The chart below caught my eye in a recent Quanta Magazine article. Rendered by Lucy Reading-Ikkanda for “A New Way to Predict Infection's Toll” by Emily Singer, it provides a clear and intuitive look at how disease-resilient and high-risk individuals can differ in their travels through so-called “disease space.”

The chart in Quanta appears to be an idealized connected scatter plot. Perhaps tipping over into the realm of concept art, as I'm not convinced we’re looking at actual values plotted against the axis tick marks. But that doesn’t bother me, as the graphic’s value lies in its power to explain a concept with a visual model, not in representing a specific data set.
It's strongly rooted in the work it references, “Tracking Resilience to Infections by Mapping Disease Space” by Brenda Torres, Jose Henrique Oliveira and colleagues, published in PLOS Biology on April 18, 2016. The Stanford and University of Houston researchers traced paths through disease space as represented by variables such as red blood cell count and malaria parasite density. Resilient individuals make small loops, non-resilient individuals forge larger loops (longer infection times and more severe symptoms) and are more prone to swinging out over the threshold, into death.
The cyclical infection pattern of malaria—as well as the offset nature of some of the variables involved (different immune cell concentration levels don't peak or bottom out at the same time)—make it a particularly good disease to examine with this model, as shown in the original paper (below).
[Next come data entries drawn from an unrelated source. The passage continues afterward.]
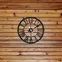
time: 6:10
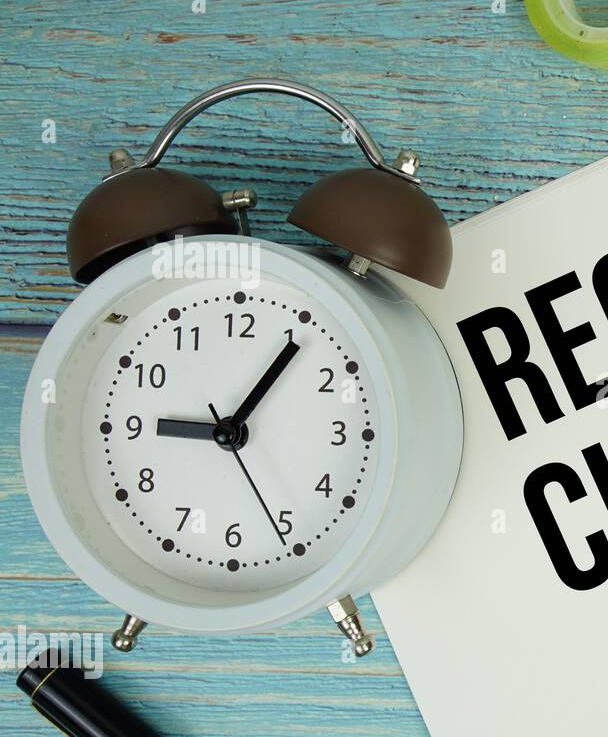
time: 9:05
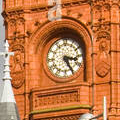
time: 3:25
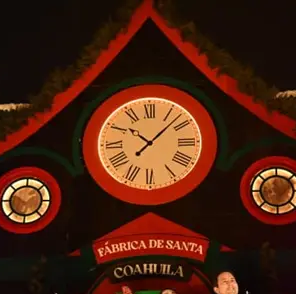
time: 10:07
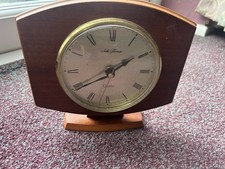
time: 1:39
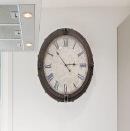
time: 2:53
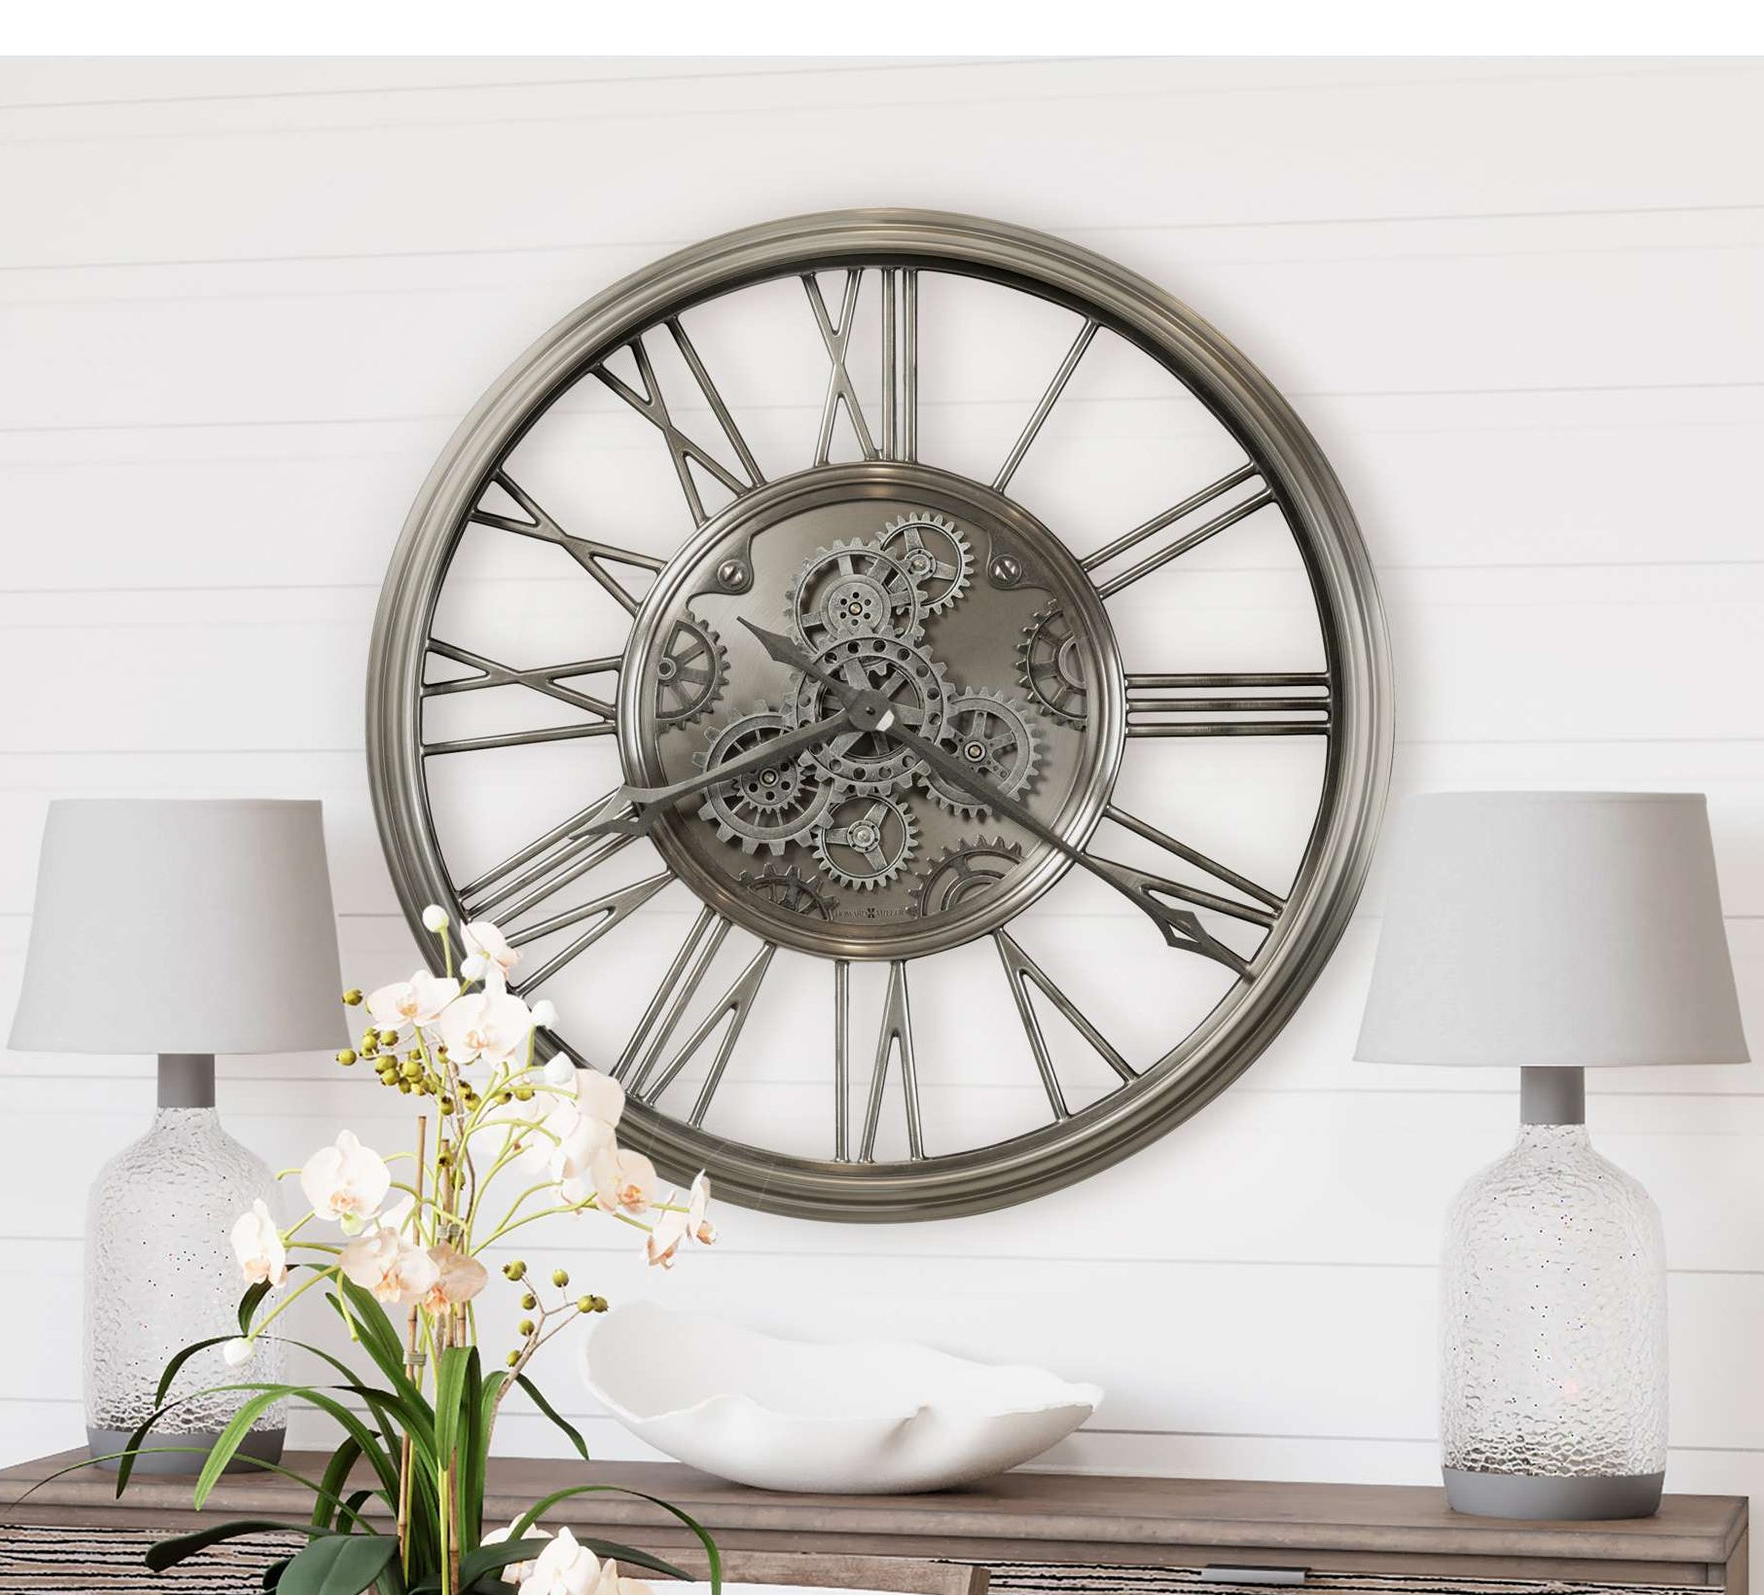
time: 8:20
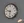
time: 9:32
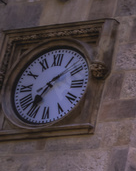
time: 7:08
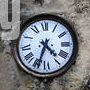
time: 4:33
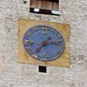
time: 7:13
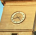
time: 8:23
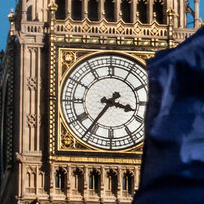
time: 3:36
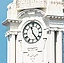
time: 11:23
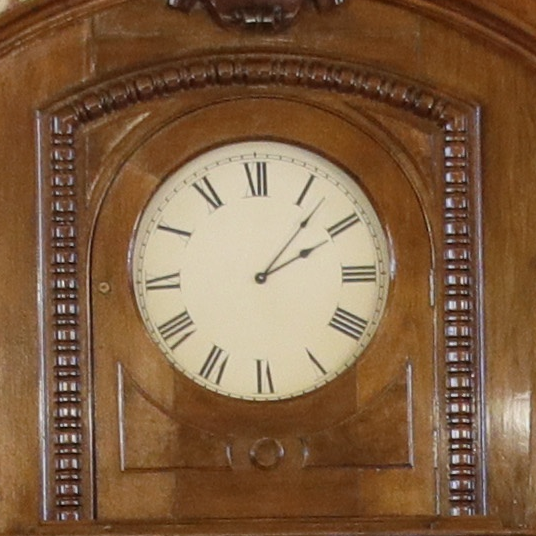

(A) This figure imagines a map tracing the path that a resilient infected individual might travel through disease space. The host starts at a position of comfort, but as pathogen load increases and health decreases, it enters a state of sickness. Once pathogen load decreases, the host starts to actively repair its health, resulting in an open loop in which every position along the path is unique. (B) For a system in which two parameters oscillate through a single cycle, they will trace three basic shapes through phase space. If the parameters do not overlap with each other in time, they will trace an L-shaped curve (i, iv). Complete overlap produces a line (ii, v), and partial overlap produces a loop (iii, vi). The color gradients show increasing concentrations of each parameter. See also S1 Fig." CREDIT: Torres BY, Oliveira JHM, Thomas Tate A, Rath P, Cumnock K, et al. (2016) Tracking Resilience to Infections by Mapping Disease Space. PLoS Biol 14(4): e1002436. doi:10.1371/journal.pbio.1002436
Indeed, paths through disease space for individuals inflicted with malaria are roughly circular for certain key indicators, as opposed to boomeranging back and forth along a straight line over time.


The Quanta chart is an idealized form that reflects information presented in the original research paper's figure 2C and figure 4E, all of which plot red blood cell concentration against immature red blood cell (reticulocyte) concentration. The result; an elegant summary figure for a non-specialist audience.